Prise en charge peropératoire
des pratiques d’excellence;
- Surveiller avec TEG/ROTEM pour évaluer l'efficacité de la coagulation.
- Préparer à:
- Transfusion de plaquettes
- Cryoprécipité (pour les faibles niveaux de fibrinogène)
- Concentrés de complexe prothrombique à faible dose (PCC)
- Utiliser des produits sanguins déleucocytés ou irradiés chez les patients immunodéprimés.
Urgences à surveiller
- CIVD (coagulation intravasculaire disséminée):Traiter avec des transfusions ciblées, du concentré de fibrinogène et des PCC.
- EP (embolie pulmonaire) aiguë ou IM (infarctus du myocarde):Utiliser l'échocardiographie transœsophagienne peropératoire (ETO) ; envisager l'ECMO ou la thrombectomie si cela est indiqué.
Prise en charge postopératoire
Recommandations
- Commencer la thromboprophylaxie pharmacologique une fois le saignement contrôlé.
- Poursuivre la thromboprophylaxie pendant 4 semaines après l’opération chez les patients à haut risque (par exemple, ceux qui subissent des interventions chirurgicales pelviennes ou abdominales majeures).
- Combinez les méthodes mécaniques et pharmacologiques lorsque cela est possible.
Durée de la prophylaxie de la thromboembolie veineuse
Score 5–8 (risque modéré) :
- Poursuivre la prophylaxie thromboembolique veineuse pendant 10 jours après l'opération.
- Ces patients présentent un risque suffisant pour justifier une prophylaxie prolongée au-delà de l’hospitalisation immédiate.
Score ≥ 9 (risque élevé) :
- Poursuivre la prophylaxie thromboembolique veineuse pendant 30 jours postopératoire.
- Ces patients présentent un risque significativement élevé et bénéficient de stratégies de prévention prolongées.

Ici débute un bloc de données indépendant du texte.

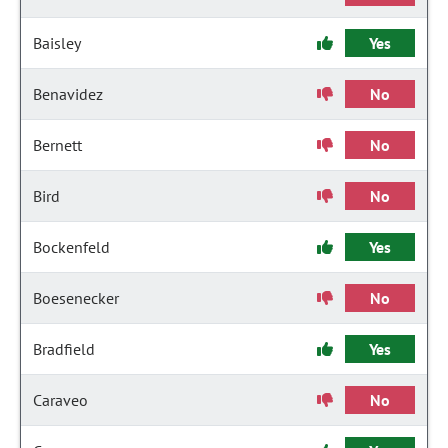
Baisley
Yes
Benavidez
No
Bernett
No
Bird
No
Bockenfeld
Yes
Boesenecker
No
Bradfield
Yes
Caraveo
No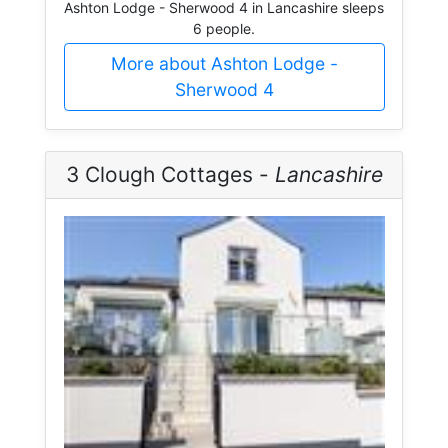
Ashton Lodge - Sherwood 4 in Lancashire sleeps
6 people.
More about Ashton Lodge -
Sherwood 4
3 Clough Cottages -
Lancashire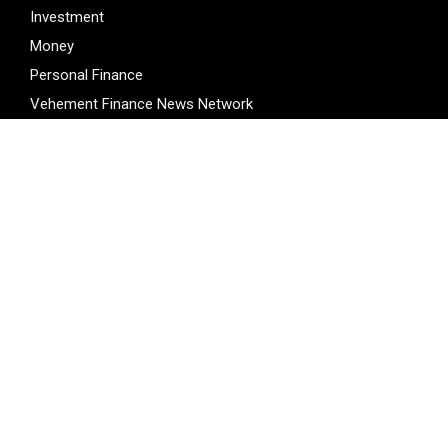
Investment
Money
Personal Finance
Vehement Finance News Network
LATEST POST
Profit Princess Publishes Trading Education Case Study
Focused on Risk Management
CapitalXtend Launches New Brand Identity and Enhanced
Digital Experience
Grepix Infotech Highlights White Label Apps as a Smart
Business Model for On-Demand Entrepreneurs
AI Expert Amol Walvekar Builds First-Ever RAG-Powered,
Custom AI for Finance Processes
Movement, El Vecino and RISE Partner to Launch First
Digital Dollar Wallet for Mexican Remittances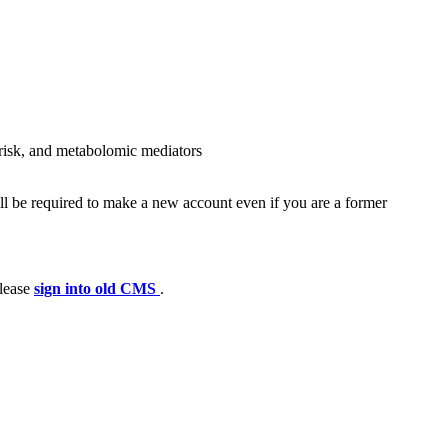
c risk, and metabolomic mediators
ll be required to make a new account even if you are a former
please
sign into old CMS
.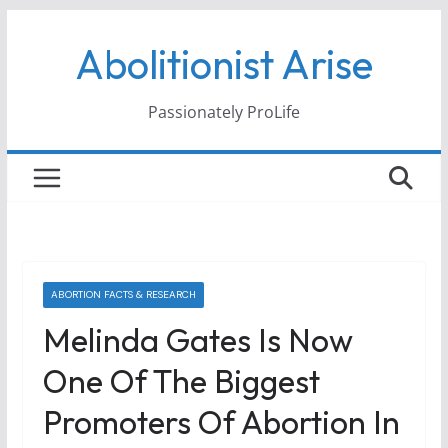
Skip
Abolitionist Arise
to
content
Passionately ProLife
ABORTION FACTS & RESEARCH
Melinda Gates Is Now
One Of The Biggest
Promoters Of Abortion In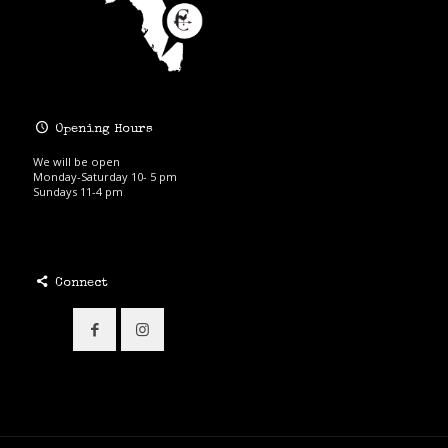
Opening Hours
We will be open
Monday-Saturday 10- 5 pm
Sundays 11-4 pm
Connect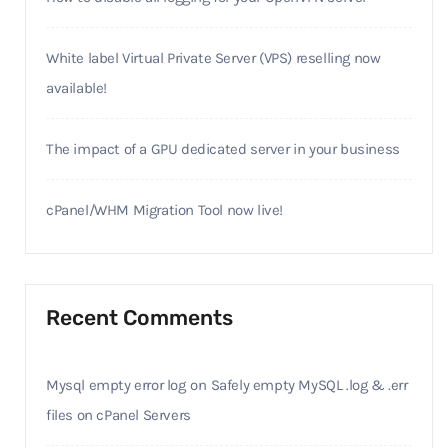
White label Virtual Private Server (VPS) reselling now
available!
The impact of a GPU dedicated server in your business
cPanel/WHM Migration Tool now live!
Recent Comments
Mysql empty error log
on
Safely empty MySQL .log & .err
files on cPanel Servers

Impact des agents chimiothérapeutiques courants sur la coagulation et le risque hémostatique
Réflexions finales
La coagulopathie associée au cancer est multifactorielle, dynamique et hautement individualisée. Avec un paysage thérapeutique en évolution rapide et une population de patients vieillissante, les équipes périopératoires, en particulier les anesthésistes, doivent rester vigilantes et proactives dans la gestion des risques hémorragiques et thrombotiques.
Des protocoles collaboratifs fondés sur des preuves et des outils d’évaluation en temps réel tels que ROTEM/TEG sont essentiels pour améliorer les résultats dans cette population vulnérable.